As demand requires new connections are created on the fly and stored but
there is a marker that is checked when the connection is recycled. If the
number of available connections is higher than that marker then the recycled
connection is terminated. Although the app is telling the connection to
close and nullify they end up just hanging around and never truly terminate.

The jvm has a maximum limit of open files it can handle. As soon as we get
over 1000 open connections the "Too Many Open Files" error is thrown and
users can't connect until the context is restarted.

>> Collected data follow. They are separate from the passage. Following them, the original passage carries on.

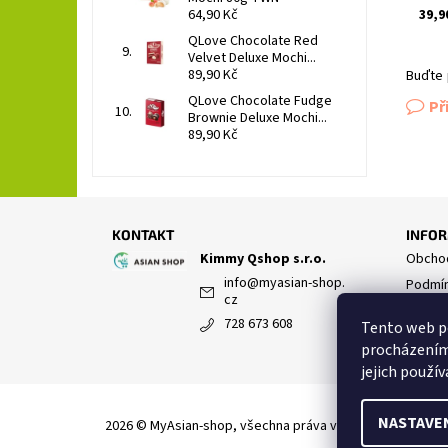
39,9
64,90 Kč
QLove Chocolate Red
Velvet Deluxe Mochi...
89,90 Kč
Buďte 
QLove Chocolate Fudge
Př
Brownie Deluxe Mochi...
89,90 Kč
KONTAKT
INFOR
Kimmy Qshop s.r.o.
Obchod
info
@
myasian-shop.
Podmín
cz
Zřeknu
728 673 608
Tento web po
Napišt
procházením
jejich použív
NASTAVE
2026 © MyAsian-shop, všechna práva vyhrazena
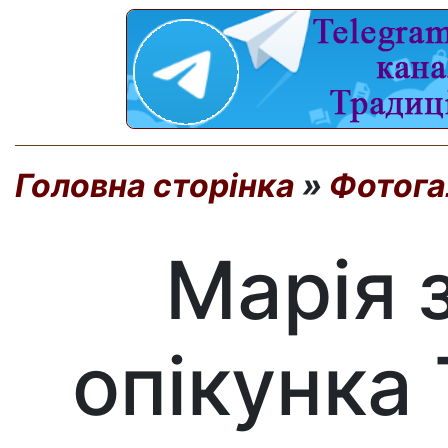
Головна сторінка
»
Фотога
Марія 
опікунка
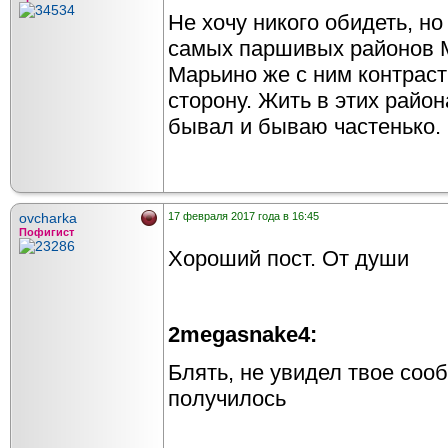
Не хочу никого обидеть, 
самых паршивых районов 
Марьино же с ним контрас
сторону. Жить в этих район
бывал и бываю частенько.
ovcharka
17 февраля 2017 года в 16:45
Пофигист
Хороший пост. От души
2megasnake4:
Блять, не увидел твое соо
получилось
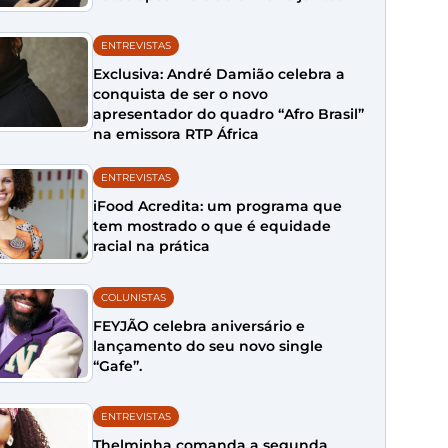
ENTREVISTAS
Exclusiva: André Damião celebra a
conquista de ser o novo
apresentador do quadro “Afro Brasil”
na emissora RTP África
ENTREVISTAS
iFood Acredita: um programa que
tem mostrado o que é equidade
racial na prática
COLUNISTAS
FEYJÃO celebra aniversário e
lançamento do seu novo single
“Gafe”.
ENTREVISTAS
Thelminha comanda a segunda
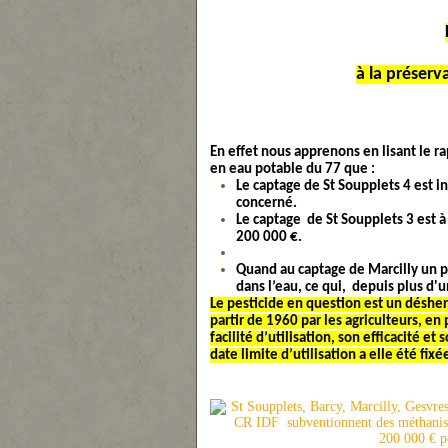
à la préserv
En effet nous apprenons en lisant le
en eau potable du 77 que :
Le captage de St Soupplets 4 est in
concerné.
Le captage de St Soupplets 3 est à 
200 000 €.
Quand au captage de Marcilly un p
dans l’eau, ce qui, depuis plus d
Le pesticide en question est un désher
partir de 1960 par les agriculteurs, en
facilité d’utilisation, son efficacité et 
date limite d’utilisation a elle été fi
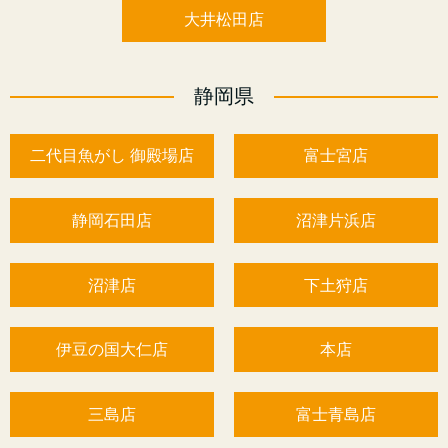
大井松田店
静岡県
二代目魚がし 御殿場店
富士宮店
静岡石田店
沼津片浜店
沼津店
下土狩店
伊豆の国大仁店
本店
三島店
富士青島店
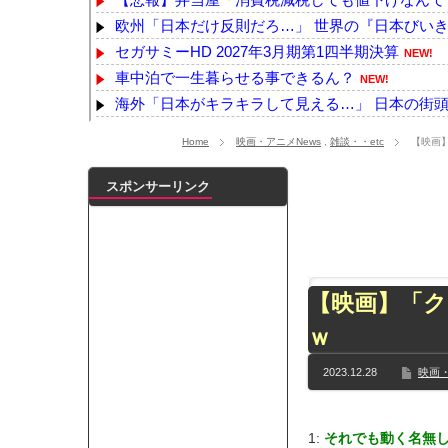
欧州「日本だけ反則だろ…」 世界の『日本びいき』
セガサミーHD 2027年3月期第1四半期決算
NEW!
車中泊で一生暮らせる事できるん？
NEW!
海外「日本がキラキラして見える…」 日本の街頭イ
六年前に10万のペンタブ買ったワイの成長記録見
Home
映画・アニメNews
,
雑談・・etc
【映画
【速報】注文厨の女を逮捕
NEW!
BYD Raccoを礼賛する連中に自動車評論家が苦言
スポンサーリンク
【悲報】吉岡里帆さん、アドリブで相手役俳優の手
【画像】小倉ゆうか（元・小倉優香）が水着グラ
【乃木坂】水谷豊の息子、三山凌輝がW不倫‼共演し
【TWICE】サナが佐藤健とダブル主演の映画で演
【映画】「
【乃木坂】TIFで披露したストライキダンスが大バ
ｗ
【速報】石破首相 大敗の責任「両院議員総会での意
【画像】色盲にはグレーにしか見えない事実がこ
2023.12.28
映画・
『鬼滅の刃 無限城編』3部作で興収2000億円も視野
メイドの格好してるちょちょたんの破壊力が半端
1:
それでも動く名無
ランJ民ワイ、新しいランニングシューズを手に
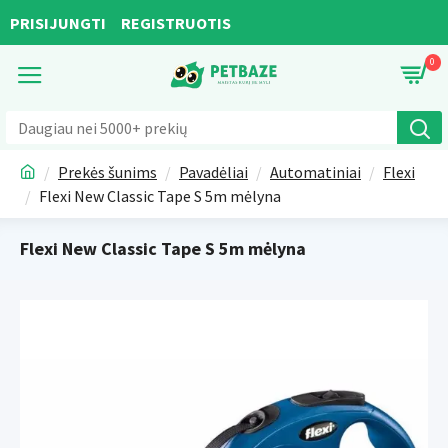
PRISIJUNGTI
REGISTRUOTIS
0
Prekės šunims
Pavadėliai
Automatiniai
Flexi
Flexi New Classic Tape S 5m mėlyna
Flexi New Classic Tape S 5m mėlyna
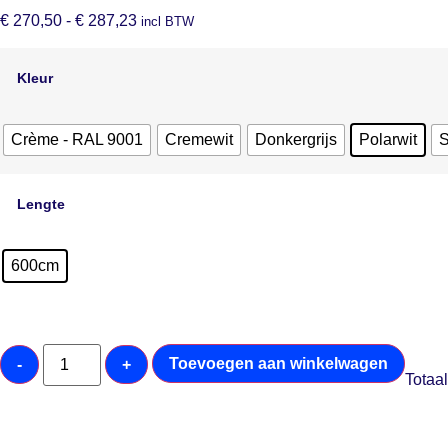
€
270,50
-
€
287,23
incl BTW
Kleur
Crème - RAL 9001
Cremewit
Donkergrijs
Polarwit
Lengte
600cm
Toevoegen aan winkelwagen
-
+
Totaal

With all that said, any ideas on how I can remedy this? Is all I need to do
is turn auto connect off?

-----Original Message-----
From: Schroeder, Alexander [mailto:[EMAIL PROTECTED]
Sent: Friday, September 30, 2005 2:55 AM
To: Kevin Wilson; Maxdb (E-mail)
Subject: RE: jdbc connections not dying off


Hello Kevin,

'reconnect' does what you think - connections are silently re-connected if
it is 
possible (i.e. outside transaction, no result sets open ...). 

Usually, a connection pool (like in Tomcat) ensures to make a rollback when
the connection is handed back from the application, so the chance that they
are eligible for a reconnect then is very high ...

Regards
Alexander Schröder
SAP DB, SAP Labs Berlin 

-----Original Message-----
From: Kevin Wilson [mailto:[EMAIL PROTECTED] 
Sent: Donnerstag, 29. September 2005 18:17
To: Maxdb (E-mail)
Subject: jdbc connections not dying off

[System Info]

App server:
        SuSE 9.1-x32 SMP (AMD)
        JSDK 1.4.2_08
        Tomcat 5.0.27
        
DB server:
        SuSE 9.2-x64 SMP (AMD)
        MaxDB 7.5.0.23

JDBC Driver:
        sapdbc-7_5_01_00.jar

I named it this to let me know which version of the db server I downloaded
the jdbc driver from.


I connect to the db using the following properties:

props.setProperty("defaultRowPrefetch", "100");
props.setProperty("defaultBatchValue", "25");
props.setProperty("isolation", "TRANSACTION_READ_UNCOMMITTED");
props.setProperty("reconnect", "on");
props.setProperty("timeout", "120"); //in seconds


Does the reconnect = on prevent connections from dying? A restart of tomcat
kills all the connections and resets back to 5 on restart but then they
slowly begin to grow in number. A look in the dbgui shows very few
connections, usually only 2 to 14 active at any given time but netstat shows
the same number of connections on both the app and db servers and they all
have a status of established.

Any ideas that could help me figure out why these connections are persisting
without any usage over a long period of time would be appreciated.